Gewaltschutzgesetz Kritik

Das Gewaltschutzgesetz war im Jahr 2002 eine längst überfällige Neuerung im Deutschen Rechtssystem. Erstmals gab es die Möglichkeit einen Aggressor, per gerichtlicher Anordnung, dazu zu zwingen, bestimmte belästigende Verhaltensweisen zu unterlassen. Im Fokus stehen hier Kontaktaufnahmen jeder Art oder das Aufsuchen der antragstellenden Person.
Leider gibt es, wie beim Nachstellungsparagraphen, einige Punkte, die verbessert werden müssen.

Ein großes Problem ist der sehr niedrige Strafrahmen des Gesetzes. Die maximale Freiheitsstrafe liegt paragraph_gebrochen_10bei einem Jahr. Somit ist eine abschreckende Wirkung kaum bis gar nicht gegeben. Auch polizeiliche Maßnahmen nach dem Polizeiaufgabengesetz sind bei einer so niedrigen Straferwartung kaum nutzbar. Eine Anhebung des Strafrahmens auf mindestens drei Jahre wäre eine dringend erforderliche Änderung um Betroffene besser schützen und Täter wirksamer stoppen zu können.

Ein weiterer Punkt, der das Gewaltschutzgesetz in seiner Schutzwirkung mindert, ist das Familienrecht. Wenn der Täter oder die Täterin mit dem Opfer gemeinsame Kinder hat, so besteht über Umgangs- und Sorgerecht die Möglichkeit, eine Gewaltschutzanordnung praktisch auszuhebeln und so Druck auf das Opfer auszuüben. Etwa 70% der Frauen werden bei Umgangskontakten wieder Opfer von Gewalt durch den Ex-Partner. Dies ist nicht nur massiv belastend und gefährlich für die direkt betroffene Person, sondern natürlich auch für die Kinder, die diese Gewalt direkt miterleben.

Aber nicht nur das Gesetz selbst weist Schwachstellen auf, auch die Anwendung des Gesetzes ist oft nicht mit dem Schutzbedürfnis Betroffener vereinbar. So gibt es z. B. nach wie vor Gerichte, bei denen auf die antragstellende Partei so eingewirkt wird, dass sie eine Vereinbarung mit der gegnerischen Partei eingeht. Diese Vereinbarungen sind allerdings nicht strafbewehrt und bieten somit lediglich dann einen Schutz, wenn der Täter gewillt ist, sich an die Vereinbarung zu halten.

Es ist leider eine Tatsache das sich viele Täter nicht an solche Anordnungen halten.

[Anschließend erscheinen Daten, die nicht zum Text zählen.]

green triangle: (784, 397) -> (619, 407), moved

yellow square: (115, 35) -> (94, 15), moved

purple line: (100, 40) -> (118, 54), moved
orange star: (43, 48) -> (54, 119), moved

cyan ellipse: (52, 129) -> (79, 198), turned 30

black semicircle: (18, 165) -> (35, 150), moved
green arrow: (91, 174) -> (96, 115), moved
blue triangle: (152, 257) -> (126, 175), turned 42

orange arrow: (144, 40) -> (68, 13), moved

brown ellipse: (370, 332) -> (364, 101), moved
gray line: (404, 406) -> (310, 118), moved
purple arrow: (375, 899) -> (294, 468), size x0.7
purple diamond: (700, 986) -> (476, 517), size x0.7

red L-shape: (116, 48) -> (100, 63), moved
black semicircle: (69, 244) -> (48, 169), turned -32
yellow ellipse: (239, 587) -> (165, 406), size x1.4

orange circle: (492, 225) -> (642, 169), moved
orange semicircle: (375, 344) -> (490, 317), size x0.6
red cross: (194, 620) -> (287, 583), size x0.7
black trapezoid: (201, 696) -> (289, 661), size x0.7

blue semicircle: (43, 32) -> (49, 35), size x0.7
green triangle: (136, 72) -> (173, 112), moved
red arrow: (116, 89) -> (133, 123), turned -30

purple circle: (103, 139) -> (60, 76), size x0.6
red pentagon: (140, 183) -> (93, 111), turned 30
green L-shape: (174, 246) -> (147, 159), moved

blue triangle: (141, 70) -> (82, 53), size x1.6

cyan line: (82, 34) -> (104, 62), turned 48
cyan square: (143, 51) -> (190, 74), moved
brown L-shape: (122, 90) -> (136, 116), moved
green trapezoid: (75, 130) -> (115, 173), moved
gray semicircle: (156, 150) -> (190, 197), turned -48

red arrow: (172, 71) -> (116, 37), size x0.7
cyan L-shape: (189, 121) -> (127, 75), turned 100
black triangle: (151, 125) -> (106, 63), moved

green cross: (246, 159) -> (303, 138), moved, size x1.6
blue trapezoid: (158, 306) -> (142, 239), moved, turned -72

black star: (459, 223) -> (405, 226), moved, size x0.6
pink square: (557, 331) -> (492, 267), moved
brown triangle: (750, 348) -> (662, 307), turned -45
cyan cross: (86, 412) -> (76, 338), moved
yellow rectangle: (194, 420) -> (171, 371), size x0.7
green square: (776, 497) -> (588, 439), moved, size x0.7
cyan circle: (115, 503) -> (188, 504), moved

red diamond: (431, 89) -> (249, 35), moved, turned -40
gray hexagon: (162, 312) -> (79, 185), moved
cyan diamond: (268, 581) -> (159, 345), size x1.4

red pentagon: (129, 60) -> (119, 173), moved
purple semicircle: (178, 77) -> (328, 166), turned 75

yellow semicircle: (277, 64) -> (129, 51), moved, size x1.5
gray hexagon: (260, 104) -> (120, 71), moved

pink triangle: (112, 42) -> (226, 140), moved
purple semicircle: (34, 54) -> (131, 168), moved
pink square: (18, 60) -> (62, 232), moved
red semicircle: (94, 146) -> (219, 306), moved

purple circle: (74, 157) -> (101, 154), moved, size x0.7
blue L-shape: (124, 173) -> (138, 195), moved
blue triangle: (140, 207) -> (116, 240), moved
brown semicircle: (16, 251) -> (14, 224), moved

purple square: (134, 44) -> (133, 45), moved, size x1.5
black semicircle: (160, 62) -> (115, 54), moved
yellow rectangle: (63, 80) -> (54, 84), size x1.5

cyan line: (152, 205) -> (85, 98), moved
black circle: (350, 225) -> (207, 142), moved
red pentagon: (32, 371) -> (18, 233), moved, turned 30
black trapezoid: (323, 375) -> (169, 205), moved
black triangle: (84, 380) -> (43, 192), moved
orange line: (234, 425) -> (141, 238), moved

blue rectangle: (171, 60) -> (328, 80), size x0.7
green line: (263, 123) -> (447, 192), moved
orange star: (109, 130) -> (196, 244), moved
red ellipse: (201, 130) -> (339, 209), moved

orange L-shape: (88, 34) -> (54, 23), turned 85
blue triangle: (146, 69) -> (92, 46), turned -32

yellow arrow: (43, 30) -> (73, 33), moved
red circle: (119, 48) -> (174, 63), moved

Hier wäre ein schnelles und konsequentes Vorgehen des Familiengerichts bzw. der Staatsanwaltschaft notwendig. Häufig passiert allerdings das genaue Gegenteil. Es werden minimale Zwangsgelder verhängt oder Verstöße von der Staatsanwaltschaft komplett eingestellt. Bei der Staatsanwaltschaft kommt hierbei häufig der § 154 StPO zur Anwendung. Es wird also aus verfahrensökonomischen Gründen eingestellt. Gerade bei Stalking ist das ein fatales Signal an den Täter. Statt Konsequenz und Härte, kommt er ungeschoren davon und hat somit auch keinerlei Grund sein Verhalten zu verändern oder einzustellen. Im Gegenteil, häufig steigern Täter ihr Verhalten nach Verfahrenseinstellungen, weil sie sich für unverwundbar halten.
Auch für das Opfer bedeuten diese Verfahrenseinstellungen massive Rückschläge. Es bedarf viel Kraft sich juristisch zu wehren, wenn man dann feststellt, dass einem nicht geholfen wird, so kann dies zu Resignation führen. Betroffene hören auf sich an die Justiz zu wenden, weil sie das Vertrauen verlieren und nicht mehr damit rechnen, dass ihnen geholfen wird. Viele fühlen sich nicht ernst genommen.

Es muss sich sowohl bei der Legislative, als auch bei der Judikative sehr viel ändern, damit das Gewaltschutzgesetz ein wirklich wirksames Mittel gegen Gewalt und Nachstellung.

Beim Gewaltschutzgesetz würde sich übrigens ein Blick zu unseren österreichischen Nachbarn lohnen, welche ihr erstes Gewaltschutzgesetz im Jahr 1997 erlassen haben und dieses im Jahr 2009 noch mal überarbeiteten. Das zweite Gewaltschutzgesetz wurde im Jahr 2014 sogar mit dem Future Policy Award ausgezeichnet, der vom Weltzukunftsrat verliehen wird. Dieser Preis zeichnet prämiert „innovative Lösungsansätze für die Beendigung der Gewalt gegen Frauen und Mädchen“. Ein Ziel von dem Deutschland leider noch weit entfernt ist.